When viewed from the rear, you can clearly see that he has significantly less muscle on the left side of his back than the right. There is one spot that shows particular atrophy, but overall the left side of his back is very under-muscled. Her thought, based on the location of the atrophied spot, was that at some point he had been ridden in a poorly-fitting pony saddle which created a pressure point on the left side, and essentially shut down all muscle development on the left side of his back. The unevenness in his back causes the saddle to sit unevenly, perpetuating the whole cycle of stunted muscle development and overall crookedness. This explains why my left seatbone is always going rogue, and why I feel like Dino is harder to bend left. It's something I had never looked for before, but the difference was really quite dramatic!
After we had made this discovery, the fitter cut me some felt shims on the spot, sewed them together, and then stitched them loosely to my saddle pad on the left side.

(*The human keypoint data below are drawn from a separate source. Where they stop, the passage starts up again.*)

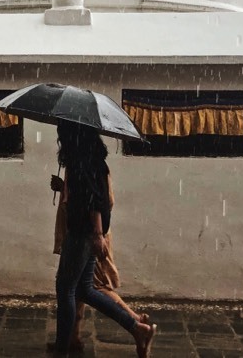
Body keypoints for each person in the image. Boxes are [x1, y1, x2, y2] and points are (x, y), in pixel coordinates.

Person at [47, 122, 156, 357]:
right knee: (85, 290)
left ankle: (62, 349)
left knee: (65, 289)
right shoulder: (95, 162)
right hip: (87, 234)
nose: (60, 140)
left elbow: (95, 201)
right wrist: (64, 187)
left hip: (81, 234)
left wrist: (97, 235)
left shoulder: (80, 163)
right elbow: (87, 195)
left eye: (62, 135)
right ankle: (137, 328)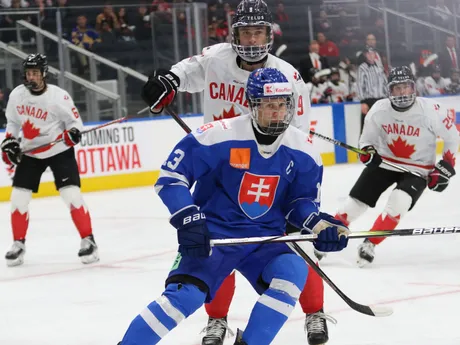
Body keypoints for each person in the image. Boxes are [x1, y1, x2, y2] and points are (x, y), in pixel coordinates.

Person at [140, 1, 335, 344]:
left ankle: (314, 310)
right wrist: (166, 83)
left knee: (292, 251)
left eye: (258, 31)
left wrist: (304, 211)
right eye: (245, 31)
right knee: (217, 241)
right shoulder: (216, 57)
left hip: (266, 176)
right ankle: (217, 318)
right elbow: (182, 74)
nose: (252, 38)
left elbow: (293, 139)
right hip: (219, 164)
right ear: (234, 35)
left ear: (269, 34)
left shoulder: (289, 77)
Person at [118, 67, 349, 345]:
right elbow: (171, 178)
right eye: (268, 105)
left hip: (266, 239)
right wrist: (189, 219)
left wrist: (319, 224)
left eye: (282, 105)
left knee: (292, 271)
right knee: (183, 297)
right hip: (215, 236)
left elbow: (299, 203)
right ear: (252, 105)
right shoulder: (217, 135)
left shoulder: (305, 150)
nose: (277, 112)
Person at [334, 66, 459, 267]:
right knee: (353, 205)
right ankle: (327, 235)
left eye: (406, 87)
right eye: (397, 88)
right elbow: (366, 141)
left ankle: (370, 243)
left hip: (418, 170)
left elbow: (452, 137)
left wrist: (445, 168)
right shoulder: (379, 109)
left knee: (398, 202)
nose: (402, 93)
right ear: (389, 91)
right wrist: (368, 153)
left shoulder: (431, 110)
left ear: (413, 88)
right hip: (385, 163)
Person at [1, 53, 99, 267]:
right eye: (28, 73)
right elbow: (12, 123)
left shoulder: (58, 97)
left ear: (44, 73)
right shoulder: (17, 95)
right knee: (18, 199)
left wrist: (73, 133)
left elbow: (75, 122)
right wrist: (8, 142)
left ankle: (88, 240)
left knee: (71, 195)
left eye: (35, 73)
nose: (31, 77)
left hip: (59, 150)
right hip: (30, 152)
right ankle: (18, 244)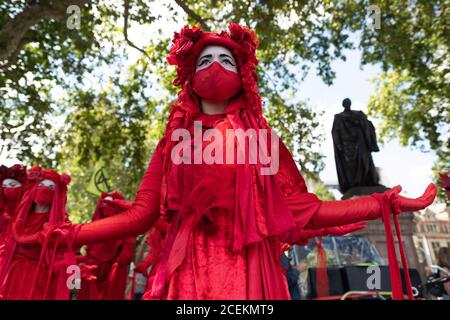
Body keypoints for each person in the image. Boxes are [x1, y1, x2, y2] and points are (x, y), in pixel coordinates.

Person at [50, 23, 436, 300]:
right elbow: (140, 215)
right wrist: (69, 233)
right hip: (186, 273)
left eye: (225, 60)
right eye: (204, 60)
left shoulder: (262, 140)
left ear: (242, 75)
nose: (214, 66)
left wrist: (385, 203)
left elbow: (306, 209)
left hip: (250, 271)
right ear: (189, 77)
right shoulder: (170, 142)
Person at [0, 166, 75, 300]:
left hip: (39, 276)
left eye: (51, 188)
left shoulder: (61, 223)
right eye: (41, 185)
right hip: (14, 273)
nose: (45, 190)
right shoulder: (19, 217)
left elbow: (66, 254)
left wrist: (75, 285)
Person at [77, 192, 135, 300]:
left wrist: (125, 251)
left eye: (109, 202)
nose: (105, 206)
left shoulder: (125, 225)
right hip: (92, 268)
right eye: (104, 202)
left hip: (111, 268)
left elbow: (128, 246)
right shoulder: (94, 224)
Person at [0, 164, 27, 250]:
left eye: (12, 185)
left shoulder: (32, 208)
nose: (7, 189)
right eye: (4, 186)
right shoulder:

|Pad with felt shims sewn on|
Silly me did not expect to ride at this appointment, so I climbed on to test-ride our new shims in jeans, cowboy boots, a borrowed helmet, and borrowed bridle. It was classy, let me tell ya. The leg pinching was outrageous.
But the change in balance was awesome! I no longer felt the need to constantly shift my left seatbone back into place, and Dino felt forward and stretchy under saddle. Even with no spurs and no stick, in my trainer's indoor, he trotted forward happily. Two thumbs up for bodywork and a balanced saddle!
Our homework from this appointment is to ride in our shimmed up pad until Dino grows some new muscle on that side of his back, to feed him for muscle building (i.e. MOAR PROTEINS), and check in with our lovely bodyworker to determine when he'll need her next. My next step is also going to be to look into joint support for my WonderPony once my checkbook recovers from this most recent expense.
If anyone in my area of Eastern Pennsylvania is looking for a WONDERFUL bodyworker/massage therapist/saddle fitter, I would be more than happy to pass on this woman's contact information! She was truly fantastic to work with and has the best interests of the horses at heart!
In summary, I'm happy to report that Dino is just fine, and mostly just too full of pony'tude.